Zo werk ik al jaren, zie het nut er niet van in om een zekering op de voeding van mijn ampracks te hebben terwijl de groep waarop ik ze aansluit al van zekeringen zijn voorzien...
Voor mij dus ook gewoon een robuuste verdeeldoos achter in mijn rack.
Heeft ook als voordeel dat ik bij grote klussen de amps 2 keer Lab 4000 en een 1600 per rack, makkelijk ieder op een aparte groep kan zetten, iets wat bij gebruik van powercons een stuk lastiger wordt.

----------


## jens

Voor een fx rackje is een furman of iets dergelijks wel ideaal. Tevens heb je meteen een lampje.

Verder heb ik gewoon in mijn amp rack een zware stekkerdoos ( zń harde kunststof , en geen gamma) achter op een 19" 2 he paneel geschroeft. en dan gewoon een stuk kabel er aan naar een powercon chassis.

380 gebruik ik bijna nooit maar als je daar wel veel mee aan de gang bent dan vind deze ook wel erg netjes:



Ik weet niet meer hoe het precies zat, maar het bedrijf waar ik 8 jaar geleden werkte  had  een verloop van deze 380 gewoon weer terug naar 220. Dan was hij gewoon weer te gebruiken als stekkerblok. ( natuurlijk had je dan maar 1 groep en geen 3 )

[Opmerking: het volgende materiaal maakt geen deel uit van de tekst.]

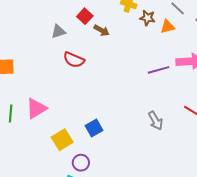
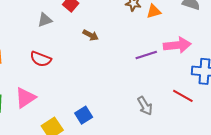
brown arrow: (102, 30) -> (91, 35), moved
red semicircle: (74, 60) -> (41, 59), moved

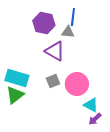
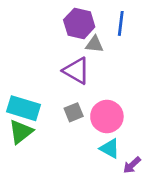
blue line: (73, 17) -> (121, 23), moved
purple hexagon: (44, 23) -> (79, 23), moved
cyan triangle: (91, 105) -> (110, 148), moved

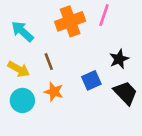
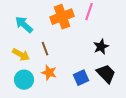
blue square: (91, 80) -> (81, 78), moved

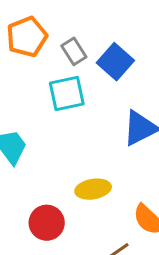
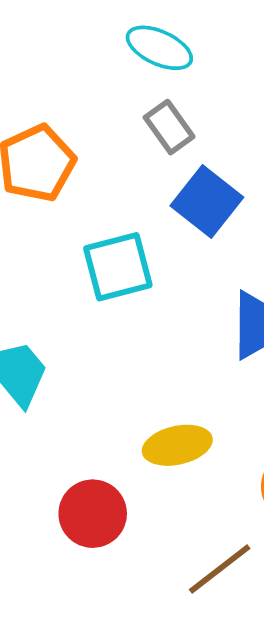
gray rectangle: (74, 51) -> (169, 127), moved

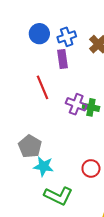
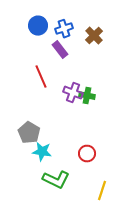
purple rectangle: (63, 59) -> (60, 50), turned -30

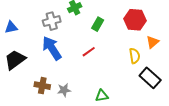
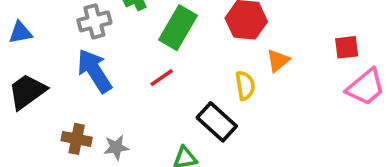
green rectangle: (98, 24) -> (178, 28), size x1.6
black rectangle: (150, 78) -> (217, 122), moved

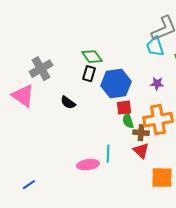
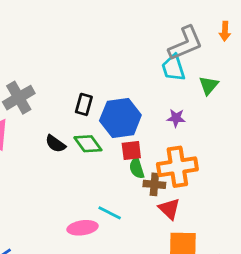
green diamond: (92, 57) -> (88, 144), moved
red triangle: (141, 151) -> (169, 209), moved
cyan line: (108, 154) -> (110, 213), turned -66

highlite heeft ze tegenwoordig ook volgens mij.

----------


## MusicXtra

> Ik weet niet meer hoe het precies zat, maar het bedrijf waar ik 8 jaar geleden werkte  had  een verloop van deze 380 gewoon weer terug naar 220. Dan was hij gewoon weer te gebruiken als stekkerblok. ( natuurlijk had je dan maar 1 groep en geen 3 )
> 
> highlite heeft ze tegenwoordig ook volgens mij.



Met een verloop van 380 naar 220 heb je dus wel gewoon 3 groepen tot je beschikking. :Big Grin:

----------


## Noobie

> Met een verloop van 380 naar 220 heb je dus wel gewoon 3 groepen tot je beschikking.



volgens mij bedoelde hij 220V stekker -> 380V contra, dus 1 groep

----------


## eddy56

Als je gewoon je + naar L1 L2 en L3 doorlust heb je alle drie de groepen tot je beschikking,

Je kunt hem uiteraard niet zwaar belasten. 

Gr Eddy

----------


## moderator

Zullen we het bij de te geven adviezen laten bij de algemeen geaccepteerde oplossingen en het pionieren met spanning en tropische verloopjes overlaten aan mensen die de risico's kunnen overzien?
Oftewel VOP of NOP....Geven van avies heeft zn beperkingen. Veiligheid eerst.

----------


## Noobie

> Zullen we het bij de te geven adviezen laten bij de algemeen geaccepteerde oplossingen en het pionieren met spanning en tropische verloopjes overlaten aan mensen die de risico's kunnen overzien?
> Oftewel VOP of NOP....Geven van avies heeft zn beperkingen. Veiligheid eerst.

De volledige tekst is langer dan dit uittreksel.